(Image change detection data)
[Start of section]
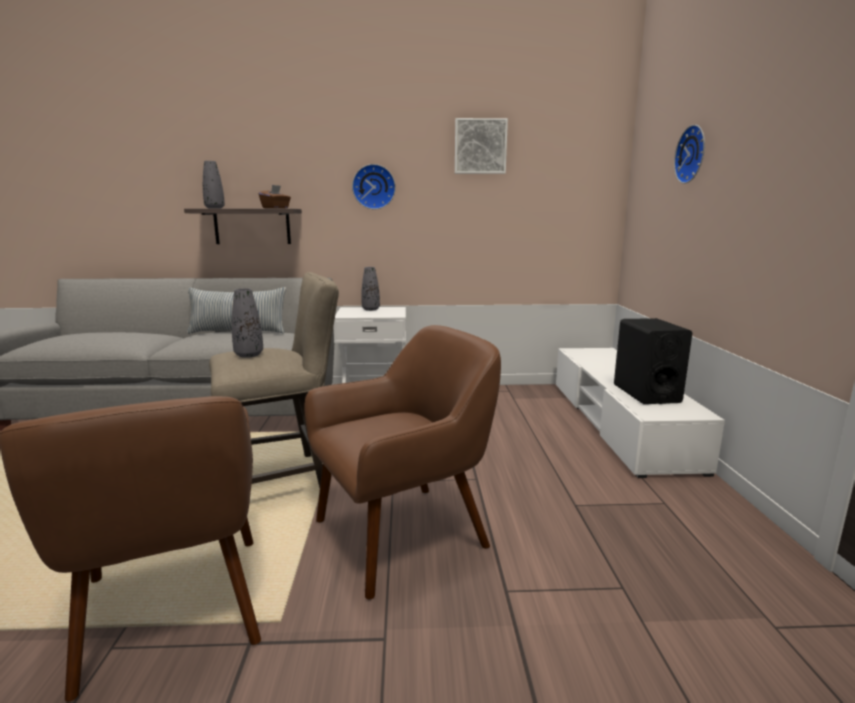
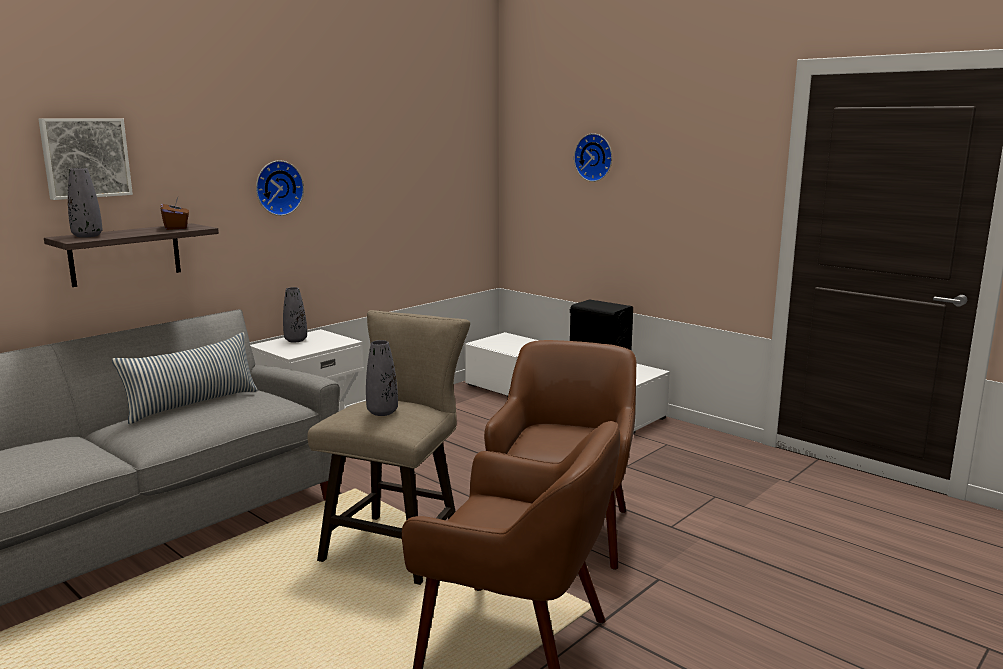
camera: 45 degrees left, 0 degrees up
(480, 146) = (380, 136): picture -> picture (85, 158)

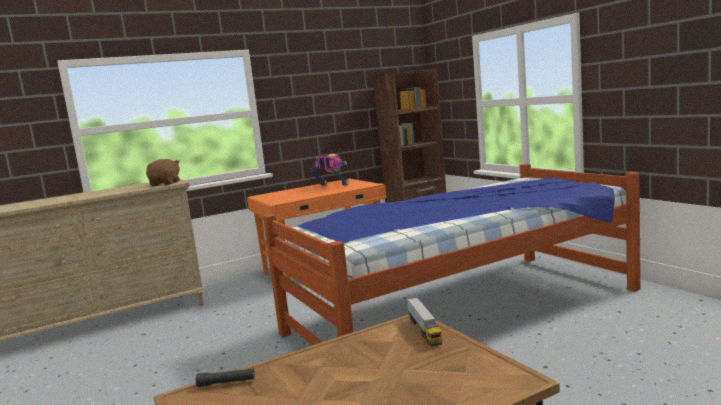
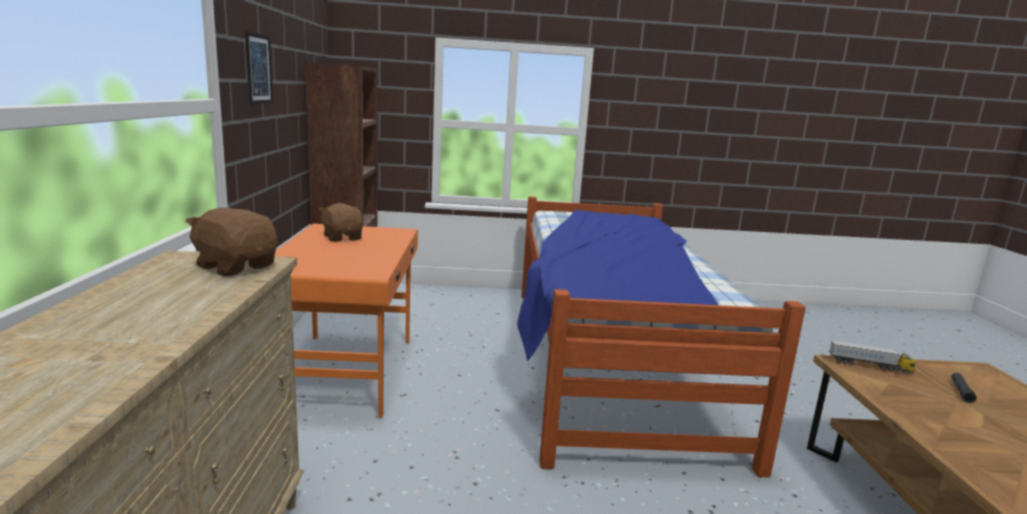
camera: 65 degrees left, 5 degrees up
(226, 382) = (992, 482): black flashlight -> black flashlight (961, 391)
(305, 88) = (259, 69): none -> picture
(331, 186) = (343, 237): toy robot -> brown plush toy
[End of section]
Excluding images, return all of the records above word for word.

camera: 45 degrees left, 0 degrees up
(480, 146) = (380, 136): picture -> picture (85, 158)

camera: 65 degrees left, 5 degrees up
(226, 382) = (992, 482): black flashlight -> black flashlight (961, 391)
(305, 88) = (259, 69): none -> picture
(331, 186) = (343, 237): toy robot -> brown plush toy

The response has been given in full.